Celebrating Diwali with Children
As the generations progress, the essence of Diwali seems to get even more diluted, until what the holiday really stands for remains as faint pictures of what we have seen our elders do around the house. Especially for the Indian American community, who are already once removed from their own culture, this is the reality they face. It is important that everyone be acquainted with Diwali and its traditions, as this is one festival most Indian Americans want their children to know and celebrate.
Today, Diwali has become more of a social observance, instead of religious or spiritual. Parents often find it difficult to relay the true meaning and create the right intent about the festival. There are some simple ways to make Diwali relevant, enjoyable and meaningful to your children.

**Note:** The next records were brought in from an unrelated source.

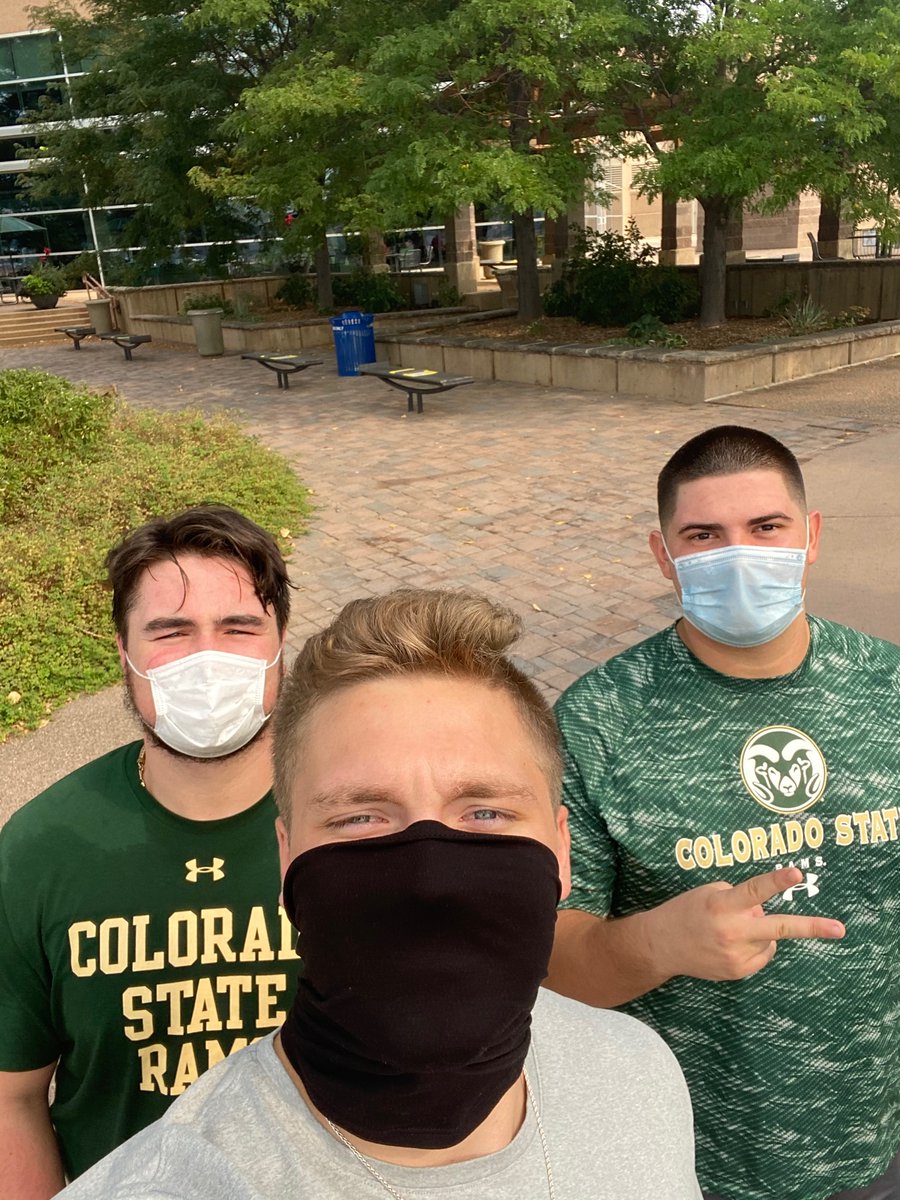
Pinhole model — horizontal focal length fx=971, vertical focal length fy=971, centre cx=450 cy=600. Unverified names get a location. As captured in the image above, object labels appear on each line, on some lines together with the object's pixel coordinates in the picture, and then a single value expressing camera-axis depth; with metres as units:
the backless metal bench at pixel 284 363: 16.41
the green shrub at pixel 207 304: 24.81
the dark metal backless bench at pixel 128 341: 21.88
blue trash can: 17.39
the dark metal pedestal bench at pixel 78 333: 25.81
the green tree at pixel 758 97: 11.66
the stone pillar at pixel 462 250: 26.88
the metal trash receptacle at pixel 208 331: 21.33
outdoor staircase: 28.31
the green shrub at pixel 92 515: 6.06
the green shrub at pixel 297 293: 25.39
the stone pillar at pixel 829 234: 21.34
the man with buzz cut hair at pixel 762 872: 1.89
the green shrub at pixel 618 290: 17.89
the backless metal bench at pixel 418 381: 13.69
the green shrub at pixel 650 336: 14.77
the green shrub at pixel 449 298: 25.34
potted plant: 29.67
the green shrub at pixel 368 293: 24.67
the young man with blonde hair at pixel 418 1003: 1.06
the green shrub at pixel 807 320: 15.76
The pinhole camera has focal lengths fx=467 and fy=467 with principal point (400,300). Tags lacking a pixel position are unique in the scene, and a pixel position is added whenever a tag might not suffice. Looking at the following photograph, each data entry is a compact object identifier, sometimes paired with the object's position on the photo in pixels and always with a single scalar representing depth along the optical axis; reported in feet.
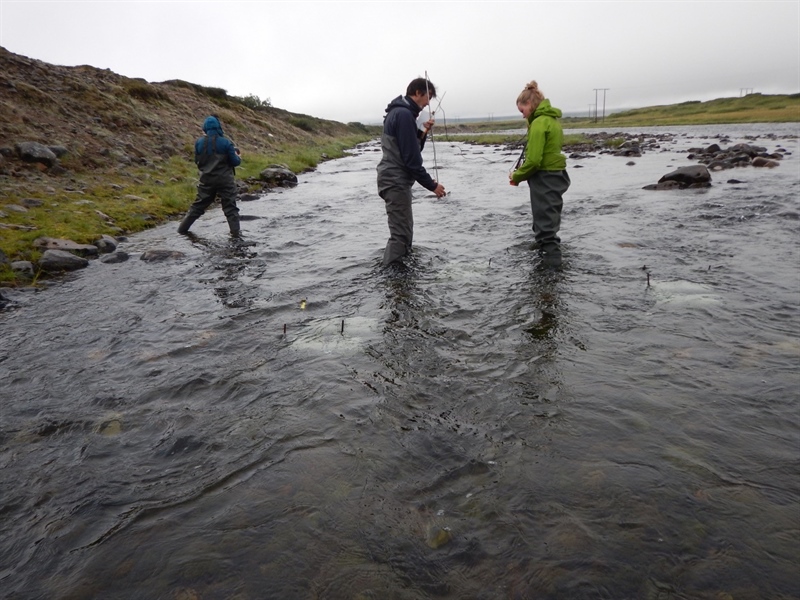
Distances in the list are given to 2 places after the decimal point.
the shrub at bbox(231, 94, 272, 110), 202.15
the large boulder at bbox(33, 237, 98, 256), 33.00
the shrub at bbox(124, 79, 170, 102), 98.71
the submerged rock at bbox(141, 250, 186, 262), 33.99
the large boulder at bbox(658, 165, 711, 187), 59.36
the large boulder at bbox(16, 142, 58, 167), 50.78
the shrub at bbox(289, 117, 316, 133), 219.41
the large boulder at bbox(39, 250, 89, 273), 30.73
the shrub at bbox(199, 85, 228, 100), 155.33
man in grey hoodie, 26.16
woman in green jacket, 26.21
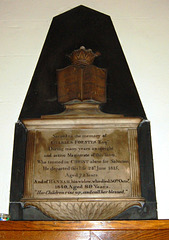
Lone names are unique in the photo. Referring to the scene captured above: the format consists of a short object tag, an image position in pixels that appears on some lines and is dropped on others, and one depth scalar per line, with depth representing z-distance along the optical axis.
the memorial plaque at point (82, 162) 2.60
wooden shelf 2.37
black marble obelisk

Children today are curious and purposeful. They want to know why something must be done, and the significance of it. Indulge them. Several stories and books are available to not only explain the history of Diwali, but also to educate them about the spiritual significance. Once they understand the history, they will partake in festivities more earnestly.
Make the Diwali puja a focus. Several CDs are available to assist you with the rituals, explanations, and descriptions of what needs to be done. This is a good way to include the puja in your celebration, even though you may not be informed enough to do it yourself.
Show your child the many symbols that are synonymous with Diwali. Let them help you shop and make some decorations and lights. These are simple craft activities suitable for all ages. Let younger children simply color or paint the lights and diyas. Indian stores are sure to stock them at this time of year. If your child is more creative, get them some air-drying clay and encourage them to make their own diyas in shapes of their choosing. Use their creations around the house, and proudly gift them to friends and family.
Always make sure the house is well lit during Diwali. This is when the Goddess of wealth, Lakshmi, is always at her benevolent best, and she is most readily attracted to bright, well-lit homes. Use strings of lights and diyas to decorate the windows and archways of your house. If you have a small altar at home, keep it clean and well-lit. To truly convey the importance of Diwali, it is important to let your children know that Diwali means as much to the Hindu community as Christmas does in America. Visible through brightly lit streets and heavily arranged sweets, Diwali is the most awaited celebration every year. It is customary for people to exchange greetings and sweets. Children also prepare interesting and colorful Diwali cards. You may even make this a family activity and encourage your children to make Diwali cards for family back home. This is a good chance to help them live the Diwali magic, and also get to know their families better.
Make Diwali a time to buy your children some traditional clothes. This is one excuse to get them to have at least one set. Let them choose their own color and style so it becomes more fun for them.
The rangoli is traditional and auspicious. Use powdered chalk, or simply some paints and colors to make exquisite designs. Although they seem very complex and intricate, they really are geometric designs worked on several layers. You can actually plan for this a few days in advance, and draw smaller rough sketches. This can be great fun and a wonderful bonding activity.
Sit down with your children and ask them to name their favorite Indian foods. Incorporate those items into the menu. This is also a good time to talk to them about traditional Diwali foods, and ask them to help with preparations.
Simple sweets can be made with their help, provided it is not too laborious an affair. Buy some Diwali firecrackers, without which the festival is just not complete. You can stick to some sparklers if you want to keep it safe and simple.
Diwali is incomplete without sharing. Ensure that you involve your friends and their families. Pay visits to them with some gifts so children can learn what it is to share in the joy. This is also time to think of those less fortunate. This is a good time to make charity a part of your life. Pick an organization or group your family would like to work with and take your children to share something with them. If you have any family back in India, this is an ideal opportunity to let your children talk to them and understand their family roots better.
Most people make a visit to the closest temple at this time. Try and arrange for a trip to the temple this Diwali, and you will be able to help your children relate to the festival better. They will also have a chance to meet many other families and children, and may even make some friends. Temples celebrate what is known as Annakut on Diwali, where about a hundred different dishes are offered as Prasad. Allow your children to understand that there is plenty more to vegetarian food than just salad and mashed potatoes. They are sure to develop renewed interest in all things Indian thereafter.
It may take some time and patience, but you are bound to see a difference. Most children will jump at the chance to do something novel and different. Once the celebration begins to have some meaning for them, you will find your children more enthusiastic, proactive and involved. They will start to form their own identity and will look forward to sharing their experiences with their friends of other orientations as well. Who knows, maybe in a few years Diwali will become an inclusive celebration where people of all origins will gather in your home to ignite the lamp of love!